* [Goal A]
Answer these questions from the passage on Punsalmaagiin Ochirbat, marking each answer (i), (ii), (iii) to match.
(i) In what years did Ochirbat serve as president of Mongolia?
(ii) In which district and province was he born?
(iii) What degree did he earn on graduating in 1965?

* [Page extract]

+-------+

Punsalmaagiin Ochirbat (; born 23 January 1942) is a Mongolian political figure and a current member of the Constitutional Court of Mongolia. He served as a president of Mongolia from 1990 to 1997 first as Chairman of the Presidium of the People's Great Khural in 1990 then, as the President of the Mongolia from 1990 to 1997, he is the first President of Mongolia to be elected by direct popular vote.

Early life and career

Ochirbat was born on 23 January 1942 in Tüdevtei district, Zavkhan Province. His father is from Govi-Altai Province. He adopted his mother's name "Punsalmaa" after his father died in 1947. From 1951 to 1960, he attended school in Ulaanbaatar and then studied at the Leningrad Higher School of Mining, graduating in 1965 with a degree in mining engineering. That same year he returned to Ulaanbaatar and joined the Mongolian People's Revolutionary Party.

+-------+

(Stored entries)
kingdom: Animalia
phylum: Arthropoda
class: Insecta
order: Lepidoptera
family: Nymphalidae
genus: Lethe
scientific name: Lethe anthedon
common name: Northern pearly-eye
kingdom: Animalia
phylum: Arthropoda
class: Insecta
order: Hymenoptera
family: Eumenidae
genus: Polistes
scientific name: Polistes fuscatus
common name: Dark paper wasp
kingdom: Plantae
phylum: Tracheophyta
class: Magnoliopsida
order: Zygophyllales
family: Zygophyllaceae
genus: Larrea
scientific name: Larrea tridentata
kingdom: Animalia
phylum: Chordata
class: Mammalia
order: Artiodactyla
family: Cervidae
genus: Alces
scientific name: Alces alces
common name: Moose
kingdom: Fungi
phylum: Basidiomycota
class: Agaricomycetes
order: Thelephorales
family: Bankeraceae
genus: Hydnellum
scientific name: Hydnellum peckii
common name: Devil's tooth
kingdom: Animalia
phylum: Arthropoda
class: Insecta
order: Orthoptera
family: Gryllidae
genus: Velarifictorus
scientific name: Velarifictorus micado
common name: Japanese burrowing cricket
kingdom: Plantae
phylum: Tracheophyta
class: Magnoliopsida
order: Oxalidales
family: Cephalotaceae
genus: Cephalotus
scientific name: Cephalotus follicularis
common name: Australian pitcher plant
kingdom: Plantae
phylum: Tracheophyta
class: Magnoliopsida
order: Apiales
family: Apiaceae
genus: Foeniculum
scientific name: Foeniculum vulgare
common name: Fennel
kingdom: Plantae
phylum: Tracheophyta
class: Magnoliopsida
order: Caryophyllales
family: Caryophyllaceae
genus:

+-------+

* [Goal B] Turn the records into a JSON list of strings, one string per line, without blank lines. Start at the first line of the records and go on through the line with "family: Eumenidae", including that line.

* [Correct answer A]
(i) 1990 to 1997
(ii) Tüdevtei district, Zavkhan Province
(iii) A degree in mining engineering

* [Correct answer B]
[
  "kingdom: Animalia",
  "phylum: Arthropoda",
  "class: Insecta",
  "order: Lepidoptera",
  "family: Nymphalidae",
  "genus: Lethe",
  "scientific name: Lethe anthedon",
  "common name: Northern pearly-eye",
  "kingdom: Animalia",
  "phylum: Arthropoda",
  "class: Insecta",
  "order: Hymenoptera",
  "family: Eumenidae"
]